DOCUMENT TEXT »
━━━━

With that being said, if your free website has a private section that you can control, then it may be compliant, according to Florida law.
Tip: we advise against using a single login shared by all of your owners. That is because you would need to change the password every time a unit is sold to prevent past owners from gaining access to your system. Changing the password every time a unit is sold is a huge headache. Ideally, you should use a service that synchronizes resales and logins to immediately update the site and passwords.
This means that the condo association must run, manage, and operate the website.
Ok, We Have to Create a Website. What Needs to Be Included?
Below is a summary of what must be included on your website.
- Governing Documents Must Be Accessible to Owners. All of your governing documents (articles of incorporation, declaration, bylaws, CC&Rs, etc.) must be posted to your website digitally. This includes each amendment made to these documents.
- Executory Contracts. A detailed list of any and all executory contracts/documents(i.e., a contract that has yet to be fully performed or completely executed).

━━━━

Stored records

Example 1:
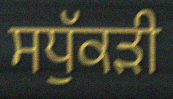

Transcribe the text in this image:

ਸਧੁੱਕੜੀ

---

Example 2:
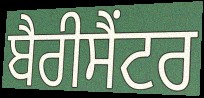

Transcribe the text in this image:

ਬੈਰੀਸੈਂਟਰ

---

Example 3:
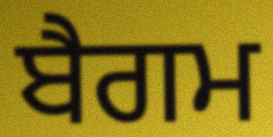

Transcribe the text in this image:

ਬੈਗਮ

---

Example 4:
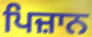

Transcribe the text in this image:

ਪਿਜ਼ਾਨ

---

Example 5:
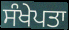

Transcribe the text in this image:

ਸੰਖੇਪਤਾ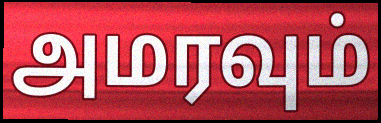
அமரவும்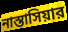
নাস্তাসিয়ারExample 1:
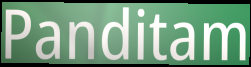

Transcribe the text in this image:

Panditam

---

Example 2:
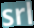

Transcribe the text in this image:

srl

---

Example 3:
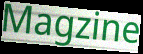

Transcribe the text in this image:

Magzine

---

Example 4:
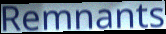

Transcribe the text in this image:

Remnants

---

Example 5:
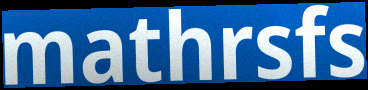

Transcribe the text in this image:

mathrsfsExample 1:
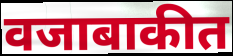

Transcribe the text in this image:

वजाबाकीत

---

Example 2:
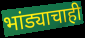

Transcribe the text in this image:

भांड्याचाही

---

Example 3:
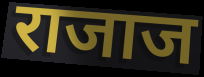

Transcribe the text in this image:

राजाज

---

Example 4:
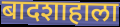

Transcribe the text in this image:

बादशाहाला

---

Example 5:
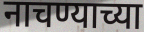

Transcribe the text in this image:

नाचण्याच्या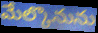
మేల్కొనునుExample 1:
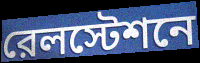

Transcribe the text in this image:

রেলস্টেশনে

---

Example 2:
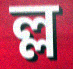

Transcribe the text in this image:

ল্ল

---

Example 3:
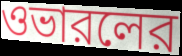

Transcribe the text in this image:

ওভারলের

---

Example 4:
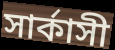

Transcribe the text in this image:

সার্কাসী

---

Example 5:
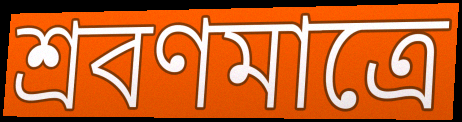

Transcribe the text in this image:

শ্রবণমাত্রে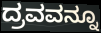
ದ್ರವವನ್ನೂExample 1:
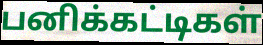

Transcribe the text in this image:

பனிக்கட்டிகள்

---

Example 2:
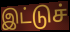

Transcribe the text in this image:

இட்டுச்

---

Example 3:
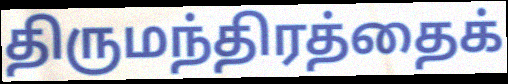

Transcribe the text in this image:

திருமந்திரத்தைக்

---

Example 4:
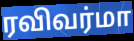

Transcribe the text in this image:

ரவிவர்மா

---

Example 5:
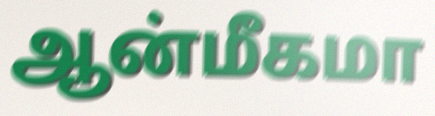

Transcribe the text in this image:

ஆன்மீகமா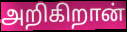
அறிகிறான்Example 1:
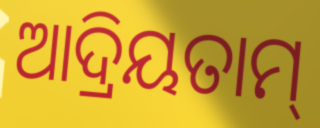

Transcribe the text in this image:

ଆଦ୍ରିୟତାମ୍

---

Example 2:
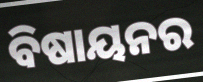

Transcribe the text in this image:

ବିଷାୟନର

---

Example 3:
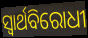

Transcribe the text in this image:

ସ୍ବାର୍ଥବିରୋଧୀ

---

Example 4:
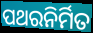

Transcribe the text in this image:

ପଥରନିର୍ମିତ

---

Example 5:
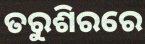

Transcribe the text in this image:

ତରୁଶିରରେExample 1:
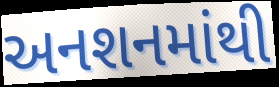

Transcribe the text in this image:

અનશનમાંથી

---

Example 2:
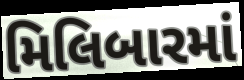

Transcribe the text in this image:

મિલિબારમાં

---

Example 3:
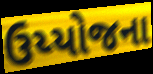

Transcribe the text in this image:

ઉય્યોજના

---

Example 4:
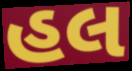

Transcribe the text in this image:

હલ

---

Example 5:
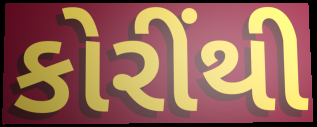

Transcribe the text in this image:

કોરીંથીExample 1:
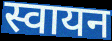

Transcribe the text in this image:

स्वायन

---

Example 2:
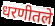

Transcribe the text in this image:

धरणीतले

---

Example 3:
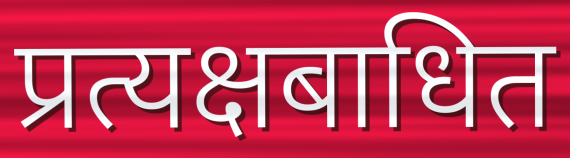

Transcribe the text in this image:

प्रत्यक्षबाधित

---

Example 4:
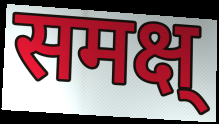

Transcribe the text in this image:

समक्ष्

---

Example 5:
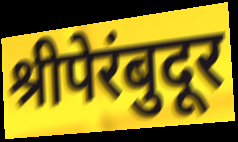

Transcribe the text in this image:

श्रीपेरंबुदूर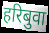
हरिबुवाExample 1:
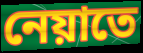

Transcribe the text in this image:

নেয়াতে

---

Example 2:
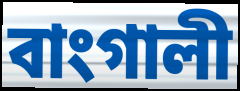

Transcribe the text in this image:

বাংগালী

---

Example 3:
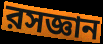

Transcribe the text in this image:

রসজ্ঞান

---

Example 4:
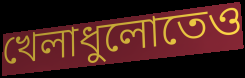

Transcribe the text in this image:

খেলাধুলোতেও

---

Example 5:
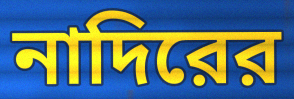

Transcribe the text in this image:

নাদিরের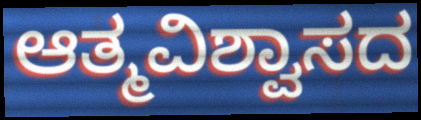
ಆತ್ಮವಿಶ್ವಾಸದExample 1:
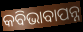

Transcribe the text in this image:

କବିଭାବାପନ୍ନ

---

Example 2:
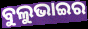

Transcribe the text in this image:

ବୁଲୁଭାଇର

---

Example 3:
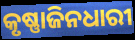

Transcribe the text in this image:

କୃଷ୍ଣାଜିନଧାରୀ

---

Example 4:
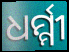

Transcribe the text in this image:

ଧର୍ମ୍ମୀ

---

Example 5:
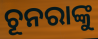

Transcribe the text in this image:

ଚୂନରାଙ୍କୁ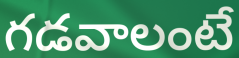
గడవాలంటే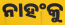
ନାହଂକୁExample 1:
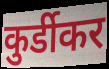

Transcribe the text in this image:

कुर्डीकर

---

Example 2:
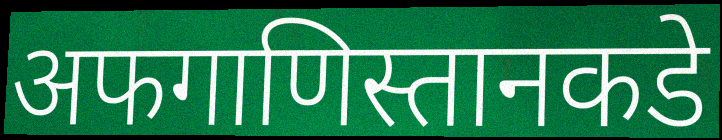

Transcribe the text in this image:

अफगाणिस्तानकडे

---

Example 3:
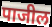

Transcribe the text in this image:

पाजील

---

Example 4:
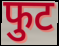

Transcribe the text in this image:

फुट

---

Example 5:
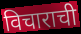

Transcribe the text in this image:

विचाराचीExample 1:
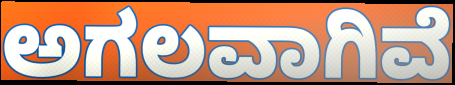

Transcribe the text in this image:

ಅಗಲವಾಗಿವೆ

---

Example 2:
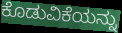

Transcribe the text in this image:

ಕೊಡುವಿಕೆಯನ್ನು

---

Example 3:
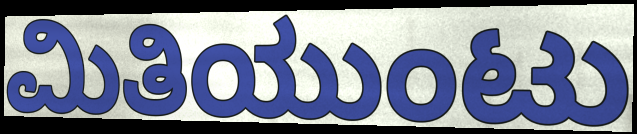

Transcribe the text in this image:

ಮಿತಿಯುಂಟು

━━━━

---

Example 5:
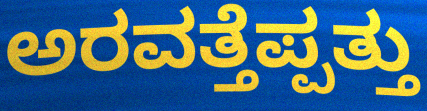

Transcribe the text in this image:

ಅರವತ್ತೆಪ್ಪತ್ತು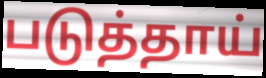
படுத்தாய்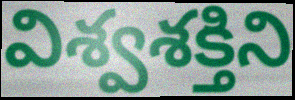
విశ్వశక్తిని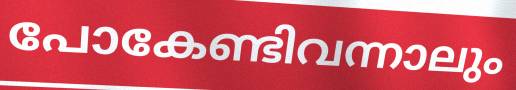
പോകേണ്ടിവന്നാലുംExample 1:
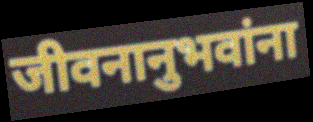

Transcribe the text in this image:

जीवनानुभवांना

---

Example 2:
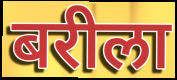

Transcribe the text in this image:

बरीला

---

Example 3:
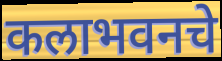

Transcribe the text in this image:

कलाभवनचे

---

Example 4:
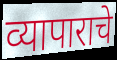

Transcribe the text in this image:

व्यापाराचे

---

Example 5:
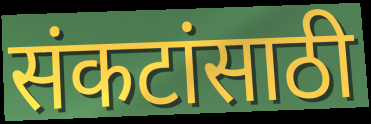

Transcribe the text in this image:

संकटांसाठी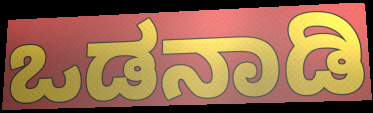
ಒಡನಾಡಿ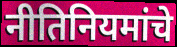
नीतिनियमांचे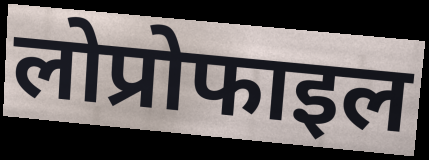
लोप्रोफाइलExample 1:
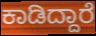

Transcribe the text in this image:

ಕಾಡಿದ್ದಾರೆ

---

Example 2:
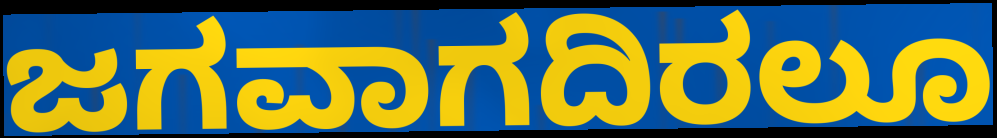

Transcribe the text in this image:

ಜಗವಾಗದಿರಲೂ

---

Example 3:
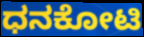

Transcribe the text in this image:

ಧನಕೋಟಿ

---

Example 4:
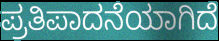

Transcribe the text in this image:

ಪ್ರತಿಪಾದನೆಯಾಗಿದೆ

━━━━

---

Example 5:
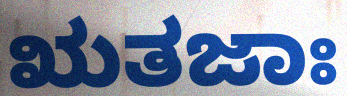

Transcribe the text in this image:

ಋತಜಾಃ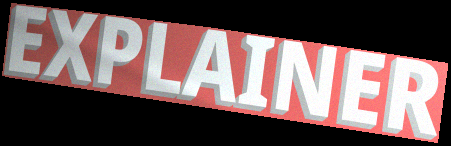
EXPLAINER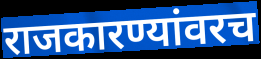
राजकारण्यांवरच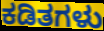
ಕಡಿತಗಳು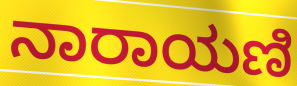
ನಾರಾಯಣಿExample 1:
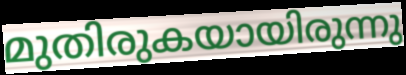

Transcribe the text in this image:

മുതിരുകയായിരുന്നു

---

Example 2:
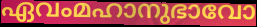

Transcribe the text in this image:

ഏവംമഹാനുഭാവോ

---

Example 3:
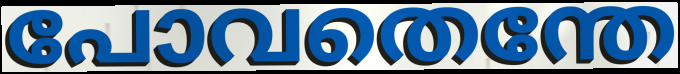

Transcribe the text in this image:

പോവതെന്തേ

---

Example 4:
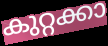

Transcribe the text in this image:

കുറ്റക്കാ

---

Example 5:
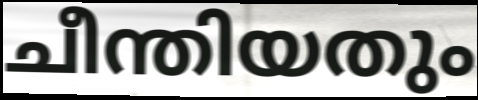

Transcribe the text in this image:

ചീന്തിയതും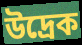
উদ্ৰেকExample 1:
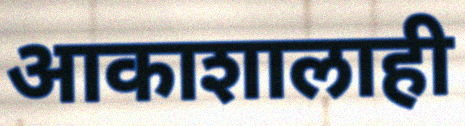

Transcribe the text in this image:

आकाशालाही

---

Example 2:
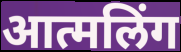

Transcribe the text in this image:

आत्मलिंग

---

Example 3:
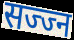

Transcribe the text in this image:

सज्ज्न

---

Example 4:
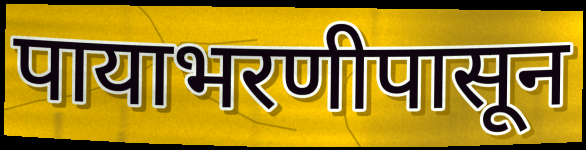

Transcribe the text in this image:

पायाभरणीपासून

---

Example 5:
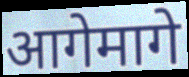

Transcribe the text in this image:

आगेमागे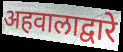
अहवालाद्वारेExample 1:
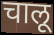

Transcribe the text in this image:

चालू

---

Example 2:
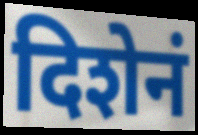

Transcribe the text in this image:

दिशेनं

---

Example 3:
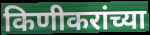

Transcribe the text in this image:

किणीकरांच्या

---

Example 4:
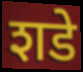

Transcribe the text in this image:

━━━━

PROBLEMS TO WORK ON »
A. According to the condo website text, what must be posted in addition to the governing documents themselves?
B. Pick up the condo website text after its final sentence and continue it.

RESPONSES »
A. Each amendment made to the governing documents must also be posted.

B.
- Summary of open bids. According to the law, “A list of all executory contracts or documents to which the association is a party or under which the association or the unit owners have an obligation or responsibility and, after bidding for the related materials, equipment, or services has closed, a list of bids received by the association within the past year. Summaries of bids for materials, equipment, or services which exceed $500must be maintained on the website for 1 year. In lieu of summaries, complete copies of the bids may be posted.”
- Current and pending budgets. 718.112(2)(f) requires that the annual budget and any proposed budget be considered at the annual meeting to be posted to the website.
- Annual financial reports. Within 90 days of the fiscal year’s conclusion, the community association must report the condo community’s fiscal state to the unit owners. This report should also include all the financial statements (i.e., expense statements and monthly income) for the most recent calendar period.
- Information on the association’s board of directors, including each member’s certification document. This requirement includes any contracts between the board of directors and the association and any declarations noting any conflict of interest.
- Supporting Documents. At a minimum of 7 days before the meeting, any supporting documents that will be considered by or voted on by unit owner at any meetings or at the annual general meeting.
- Board meeting Notice. At a minimum of 48 hours before the meeting, the Agenda and supporting items pending votes should be posted. Please note that the Boards should and are expected to redact or withhold any confidential information or information otherwise not intended to be accessible to all unit owners.)
For all unit owners’ meetings, including the annual general meeting, notices must be posted on the association’s website at least 14 days before the meeting. This info should either be linked from the home page or listed on the homepage under a separate section titled “Notices.”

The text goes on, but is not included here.